I think you should reevaluate what you want to do and think long term. Don't pussyfoot around and install a stove where it will heat your whole house and be done with it. It will pay for itself eventually.
 
anyone on here get me a deal on shipping, i noticed the prices online are 10-20$ CHEAPER each piece! but the shipping calculators are killing me..
 
what you guys thinking of the wuadra-fire 2700i insert? we are considering this to insert into our prefab fireplace.
 
ive read people saying 3 or 4 hours out of a load.. ya small firebox but it will be supplemt heat source to our natural gas, and if we ever lose nat gas for any reason we could stay allot warmer then with out fireplace.. im thinking this insert might be the right way to go if i put it upstairs then later install the blaze king downstairs. theres a guy sellign the quadra-fire with all the stanless chimeny and all for 1000k here i might go pick it up and give it a try that would be 352 bucks cheaper then just the pipe for my blazeking.

Ray
 
Without sitting down with a catalog, looks like a reasonable list on the parts, and Duravent is a good brand of pipe... Pricing I don't know about, but would suspect that online is cheaper, however AK is always going to be a problem for shipping - your local guy had to pay shipping too, one reason he is higher than the net...

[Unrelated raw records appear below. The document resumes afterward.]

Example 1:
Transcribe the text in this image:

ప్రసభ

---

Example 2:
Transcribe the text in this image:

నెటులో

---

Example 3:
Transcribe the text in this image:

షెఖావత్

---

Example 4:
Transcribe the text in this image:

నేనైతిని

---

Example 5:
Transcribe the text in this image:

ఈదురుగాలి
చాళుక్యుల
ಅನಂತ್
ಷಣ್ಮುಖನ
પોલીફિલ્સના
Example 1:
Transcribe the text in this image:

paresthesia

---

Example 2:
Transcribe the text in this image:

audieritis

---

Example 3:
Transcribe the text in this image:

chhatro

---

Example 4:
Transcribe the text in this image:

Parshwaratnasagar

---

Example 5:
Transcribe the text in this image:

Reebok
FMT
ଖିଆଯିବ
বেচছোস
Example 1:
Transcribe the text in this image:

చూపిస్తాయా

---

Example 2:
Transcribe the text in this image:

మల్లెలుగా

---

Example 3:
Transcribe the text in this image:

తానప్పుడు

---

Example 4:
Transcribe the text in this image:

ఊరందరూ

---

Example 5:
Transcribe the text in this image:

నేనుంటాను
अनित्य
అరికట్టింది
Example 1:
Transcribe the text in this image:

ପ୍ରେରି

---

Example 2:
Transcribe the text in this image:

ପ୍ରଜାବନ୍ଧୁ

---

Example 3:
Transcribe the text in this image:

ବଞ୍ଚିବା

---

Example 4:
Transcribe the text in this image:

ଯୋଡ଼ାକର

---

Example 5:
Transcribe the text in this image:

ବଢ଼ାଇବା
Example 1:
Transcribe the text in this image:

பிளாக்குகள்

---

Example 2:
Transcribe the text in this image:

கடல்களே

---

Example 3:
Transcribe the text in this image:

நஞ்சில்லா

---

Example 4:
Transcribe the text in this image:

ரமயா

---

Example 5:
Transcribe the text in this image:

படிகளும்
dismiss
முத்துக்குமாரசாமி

Assuming wood supply isn't a problem, you basically want to size the firebox based on the amount of space you are trying to heat. With an insert you are limited by the size of the fireplace you are stuffing it into, while a stove doesn't have that limit... Quad as a brand has a pretty good reputation, but you have to decide whether or not it will make enough heat for your needs - it is undersized you won't be happy, and will probably end up over-firing in an effort to get more heat / longer burn times.

As I understand it, you are mostly burning softwoods in AK, which makes the situation a bit worse, as you will need a bigger firebox to get the same kind of heat and burn times we get in New England w/ hardwoods. I think this is one reason why BK's are so popular in the northern areas, and less so further south - you guys have tougher heat loads, and need bigger fireboxes because of burning softwoods, and we don't have as much need for the big firebox of most BK models in this area and further south...

While I'd encourage you to get an EPA grade stove instead of the smoke dragon BK model you have now, I think you also need to look hard at the size of the area you want to heat, and the burn times you want, and get something with an appropriate size firebox.

Gooserider
 
my wife is trying to steer me away from the free standing wood stove since we had a kid earlier this year, shes afraid of the kid getting burned on it.. and thinks the insert would be safer with the baby.. i know the blaze king would heat us outa here but not sure about the claimed 1500 sq ft of the quadrafire insert.. im not sure what way to go now.. the insert would be nice for the fact i wont have to cut hole inthe roof as it would be inserted into prefab fireplace and the pipe would go straight up the exterior chase.